Toute petite, France Tétrault, originaire de Saint-Jean-Baptiste, savait qu’elle voulait se diriger vers le milieu de la santé. « J’avais une fascination pour ce milieu. Plus jeune, mon premier choix aurait été la médecine vétérinaire, mais quand mon père a été hospitalisé, c’est là que j’ai eu la piqûre du milieu hospitalier. J’ai suivi mon cours d’infirmière auxiliaire et j’ai commencé à travailler ici en 1978 », relate cette résidente du quartier Douville. Mais l’appel « de l’urgence et des soins intensifs » a été assez fort pour la convaincre, quelques années plus tard, de retourner aux études pour compléter son cours d’infirmière et obtenir un baccalauréat de clinicienne pour mieux revenir à Honoré-Mercier. Mme Tétrault a d’ailleurs passé les 26 dernières années à travailler aux soins intensifs, un département qu’elle a quitté le 31 juillet le cœur gros. « Ça a passé tellement vite! », commente-t-elle au sujet des 42 dernières années.
« Je n’ai aucun regret et si c’était à refaire, je recommencerais demain matin, assure-t-elle. Mais j’ai pris la décision il y a cinq ans de prendre ma préretraite pour arrêter cet été. Si je ne me donnais pas de deadline, je ne partirais jamais! Il est temps de laisser la place aux autres et il y a une belle relève ici, surtout dans les conditions qu’on vit actuellement. »
Infirmière dans l’ADN
Mme Tétrault conserve des souvenirs impérissables de ses années à Honoré-Mercier. « Je me souviendrai toujours de mon premier quart de travail, de mon premier mort et de plein d’autres événements marquants. Il y a eu des hauts et des bas et il m’est arrivé souvent de revenir à la maison le cœur gros. Heureusement, mon conjoint était là pour m’écouter. Mais comme infirmière, mon plus beau cadeau est de savoir qu’on a aidé des gens qu’on ne pensait pas voir passer au travers. Certains sont revenus nous voir quelques mois plus tard et on ne les reconnaissait pas tellement ils avaient changé depuis qu’ils avaient quitté les soins intensifs. »
D’un naturel calme et dévoué, elle a aussi laissé sa marque auprès de bien de jeunes infirmières qu’elle a formées au fil des années. « Je leur disais toujours : soignez la personne dans le lit comme si c’était vous ou un membre proche de votre famille. Un jour, ce sera à notre tour d’être dans ce lit. »

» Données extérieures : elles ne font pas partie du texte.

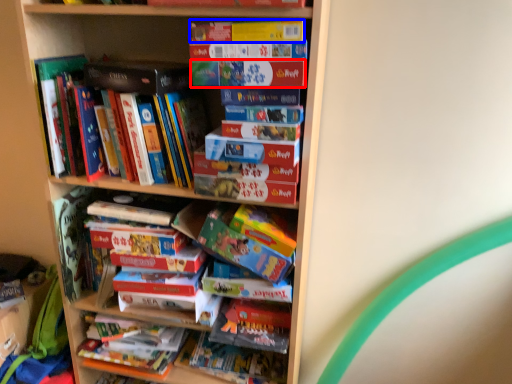
Question: Among these objects, which one is farthest to the camera, paperback book (highlighted by a red box) or paperback book (highlighted by a blue box)?

Choices:
 (A) paperback book
 (B) paperback book

Answer: (A)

« France a une voix rassurante autant pour les patients que pour leur famille. Elle avait le bon ton. Moi, si j’étais de l’autre côté du téléphone, je serais rassurée », commente pour sa part Louise Fréchette, amie et ancienne collègue de France Tétrault, aussi présente lors de l’entrevue.
Année mouvementée
En 42 ans, France Tétrault est passée à travers bien des crises à l’hôpital : des grèves, le C. difficile, le verglas, les moisissures et des déménagements… « Mais la dernière [la COVID-19], je m’en serais bien passé! Ça a été difficile pour le moral et ça a demandé beaucoup d’adaptations. Je pense que cette pandémie est l’épreuve la plus dure que j’ai eue à traverser parce qu’on la vit aussi en dehors de l’hôpital et qu’on sait que ça va durer encore un moment », affirme-t-elle.

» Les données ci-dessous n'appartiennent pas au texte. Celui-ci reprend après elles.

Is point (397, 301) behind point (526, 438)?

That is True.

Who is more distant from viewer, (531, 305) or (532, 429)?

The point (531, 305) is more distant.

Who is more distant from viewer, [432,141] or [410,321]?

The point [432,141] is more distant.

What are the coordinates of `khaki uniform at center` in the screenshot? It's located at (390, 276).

C’est d’ailleurs le climat actuel difficile, où les accolades ne sont plus la norme, qui a convaincu Mme Tétrault d’accorder une entrevue au COURRIER pour marquer son départ. « Je pars comme je suis arrivée, discrètement. Je n’aime pas être sous les projecteurs, mais j’aimerais profiter de cet article pour remercier toutes les personnes que j’ai côtoyées ici jour après jour, mais que je n’ai pas eu le temps de saluer une dernière fois. Chacune d’entre elles m’a apporté quelque chose et m’a fait évoluer. » Elle remercie tout spécialement Jean-Guy, son conjoint des 41 dernières années… qu’elle a d’ailleurs rencontré à l’hôpital!
Prendre le temps
Maintenant officiellement retraitée, France Tétrault prendra les prochaines semaines pour véritablement se reposer pour la première fois depuis des mois – les vacances qu’elle devait prendre en mai ont été annulées à cause de la pandémie – et pour simplement « prendre le temps de prendre le temps ». « On n’a qu’une retraite à vivre, on verra où la vie m’amène », lance-t-elle avec philosophie.